Former Chairperson of National Human Rights Commission, who is presently serving on the advisory board for Foundation of Restoration of National Values, Justice Venkatachaliah said "it is not the severity of sentence which could be death or lifer but certainty of punishment that will instill the mortal fear in the offenders and deter crime".

An offender often matures from being an eve teaser to a rapist because of the sense of impunity that he enjoys, he said today while inaugurating a one-day workshop on 'Crimes against Women'.

He called for increased number of fast track courts across the country to try such cases and asserted the need for "speedy trial but not at the cost of the victim".

Justice Venkatachaliah recalled that during his tenure as the Chairperson of NHRC, he had examined 60,000 complaints of abuse by the authorities.

He said police investigation in such cases "must not only be absolutely honest but under the strict supervision of higher officers. There should be no political interference".

He said 30 per cent of reservation of women in all apex bodies will bring about a positive chain reaction.

Reflecting on the increasing crime against women in the context of recent gangrape in Delhi, Justice Venkatachaliah admitted that it was a "systemic failure. It is a collapse of governments in all areas, it is a collapse of judiciary".

The massive protest in Delhi "was not just against one gangrape but it was the last straw on the camel's back. Rape happens every day in our country," Justice Venkatachaliah said.

Quoting a case study in the UK, he said, one in 10 women in United Kingdom suffer sexual harassment including rape. It was found that the age group between 24-60 were the most vulnerable and strangers who committed such crimes were only 8 per cent, the rest were all known to the victims.

Observing that 73 per cent of arrests made by the police are "unjustified", the former CJI emphasised police stations must be reformed and it must be ensured that every breach of law is taken to its logical conclusion.

"Judicial machinery works on the evidence of witnesses, who are threatened and treated so shabbily today. Protection of witnesses has to be ensured for fair and just trial," Justice Venkatachaliah said.

Pendency of cases must come down, he said, adding the pendency of cases which was 5,65,000 in 1991 was brought down to 16,200 in 1998.

The need of the hour is action by all right thinking people, Chief Secretary S V Ranganath said.

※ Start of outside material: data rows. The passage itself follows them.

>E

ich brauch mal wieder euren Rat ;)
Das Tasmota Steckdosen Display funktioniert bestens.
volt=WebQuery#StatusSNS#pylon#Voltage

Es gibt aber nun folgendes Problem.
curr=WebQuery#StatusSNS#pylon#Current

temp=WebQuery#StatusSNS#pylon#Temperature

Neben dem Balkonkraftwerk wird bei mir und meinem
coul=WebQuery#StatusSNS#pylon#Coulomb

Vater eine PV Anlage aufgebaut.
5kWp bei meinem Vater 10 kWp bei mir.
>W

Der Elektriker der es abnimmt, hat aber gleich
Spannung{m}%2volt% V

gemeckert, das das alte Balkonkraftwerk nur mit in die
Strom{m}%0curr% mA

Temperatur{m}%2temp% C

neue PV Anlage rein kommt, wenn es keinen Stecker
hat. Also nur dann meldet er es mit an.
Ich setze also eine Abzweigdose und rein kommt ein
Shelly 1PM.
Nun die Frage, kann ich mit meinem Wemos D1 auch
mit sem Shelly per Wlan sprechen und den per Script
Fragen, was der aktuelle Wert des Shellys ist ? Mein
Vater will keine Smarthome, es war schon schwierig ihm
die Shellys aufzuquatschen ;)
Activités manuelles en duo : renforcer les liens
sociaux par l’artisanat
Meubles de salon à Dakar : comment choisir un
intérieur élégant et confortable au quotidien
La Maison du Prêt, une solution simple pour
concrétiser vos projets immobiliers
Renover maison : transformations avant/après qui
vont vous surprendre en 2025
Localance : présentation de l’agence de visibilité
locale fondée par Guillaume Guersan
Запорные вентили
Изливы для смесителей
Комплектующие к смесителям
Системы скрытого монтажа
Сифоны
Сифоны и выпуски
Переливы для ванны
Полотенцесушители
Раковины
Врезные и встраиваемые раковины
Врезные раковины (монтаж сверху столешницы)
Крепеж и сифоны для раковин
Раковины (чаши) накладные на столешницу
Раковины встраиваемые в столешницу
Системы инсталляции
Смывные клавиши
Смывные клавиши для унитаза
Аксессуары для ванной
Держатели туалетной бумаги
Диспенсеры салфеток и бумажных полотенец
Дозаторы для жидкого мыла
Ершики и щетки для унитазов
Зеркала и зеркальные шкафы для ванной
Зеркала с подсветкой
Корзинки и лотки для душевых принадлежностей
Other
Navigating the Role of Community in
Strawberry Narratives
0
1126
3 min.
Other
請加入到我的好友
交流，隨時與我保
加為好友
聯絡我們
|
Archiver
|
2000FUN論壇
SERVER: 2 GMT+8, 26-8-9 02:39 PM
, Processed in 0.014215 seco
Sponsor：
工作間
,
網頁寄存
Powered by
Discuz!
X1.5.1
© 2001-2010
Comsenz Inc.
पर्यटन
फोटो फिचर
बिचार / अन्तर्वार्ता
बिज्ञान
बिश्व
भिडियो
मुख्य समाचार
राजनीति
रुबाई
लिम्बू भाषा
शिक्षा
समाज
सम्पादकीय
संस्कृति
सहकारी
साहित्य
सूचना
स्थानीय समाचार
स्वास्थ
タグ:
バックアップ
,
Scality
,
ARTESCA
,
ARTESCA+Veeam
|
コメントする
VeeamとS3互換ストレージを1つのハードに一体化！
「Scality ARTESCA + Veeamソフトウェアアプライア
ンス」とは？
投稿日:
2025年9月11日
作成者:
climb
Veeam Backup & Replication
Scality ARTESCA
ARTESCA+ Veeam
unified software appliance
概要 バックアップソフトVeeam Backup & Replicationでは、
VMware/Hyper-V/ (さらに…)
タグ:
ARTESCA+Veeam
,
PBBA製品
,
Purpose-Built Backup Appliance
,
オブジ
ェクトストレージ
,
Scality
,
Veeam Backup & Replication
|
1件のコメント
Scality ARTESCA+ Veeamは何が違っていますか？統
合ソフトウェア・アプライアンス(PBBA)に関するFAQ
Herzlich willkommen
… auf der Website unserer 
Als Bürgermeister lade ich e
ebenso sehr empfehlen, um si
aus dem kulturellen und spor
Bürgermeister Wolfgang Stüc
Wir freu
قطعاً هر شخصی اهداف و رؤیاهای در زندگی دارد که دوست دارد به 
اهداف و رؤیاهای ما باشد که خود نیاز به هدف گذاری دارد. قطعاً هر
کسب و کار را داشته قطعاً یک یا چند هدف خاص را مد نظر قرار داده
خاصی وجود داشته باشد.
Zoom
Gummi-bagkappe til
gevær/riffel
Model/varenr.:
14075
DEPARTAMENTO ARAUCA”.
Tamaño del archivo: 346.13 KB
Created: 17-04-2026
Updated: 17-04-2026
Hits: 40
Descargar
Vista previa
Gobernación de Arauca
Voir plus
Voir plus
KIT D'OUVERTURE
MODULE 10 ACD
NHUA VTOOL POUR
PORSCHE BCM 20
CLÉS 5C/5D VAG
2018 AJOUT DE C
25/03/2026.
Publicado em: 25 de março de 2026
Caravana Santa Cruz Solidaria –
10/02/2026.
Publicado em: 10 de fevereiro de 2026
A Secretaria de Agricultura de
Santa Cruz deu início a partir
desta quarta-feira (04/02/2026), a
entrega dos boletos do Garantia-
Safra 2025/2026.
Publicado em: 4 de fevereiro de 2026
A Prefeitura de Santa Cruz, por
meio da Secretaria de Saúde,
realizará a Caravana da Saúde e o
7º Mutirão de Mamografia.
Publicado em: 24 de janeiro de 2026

"We not only need to establish more number of fast track courts but also need to fast track all the procedures and investigation. Adjournments must be discouraged," he said.

There is a need to initiate community policing, Ranganath said.

Touching on the social dimension of tackling the malaise, he said there is also an urgent need to inculcate respect for women at the school level itself by incorporating a study in the curriculum as is being done institutions like the Ramakrishna Mission.

He also stressed the need for regulating the content on social and the electronic media, particularly the internet on "what is being portrayed as far as women are concerned".

"This could be discussed in Parliament and certain rules and guidelines be drafted", he said.

Noted social worker Susheelamma said this kind of public outrage was a "wake up call to the country to take the issue seriously and act on it".

Mysore University Professor, R Indira questioned "are we waiting for violence to happen to take action".Enough protection must be given to women to come out openly against such violence and it must ensured that such offenders do not escape punishment,she said.

Justice N Kumar, noted judge of Karnataka High Court and President of the Karnataka Judicial Academy, under whose leadership the workshop was organised, said crimes against and harassment of women is a challenge before the civil society today."It is serious malaise affecting the social fabric".

"Such offenders fear neither the government, nor the society, nor the police nor the judiciary as they know they can get away with it because of caste power, money power or political power", he lamented.

Taking a swipe on the attitude of the political parties on the issue, he said "there is no point in indulging in individual blame game. All of us have to work together to find a solution to the serious problem".

He assured the government and NGOs working for women and women in general, full support of the judiciary to ensure speedy and fair justice on the matter.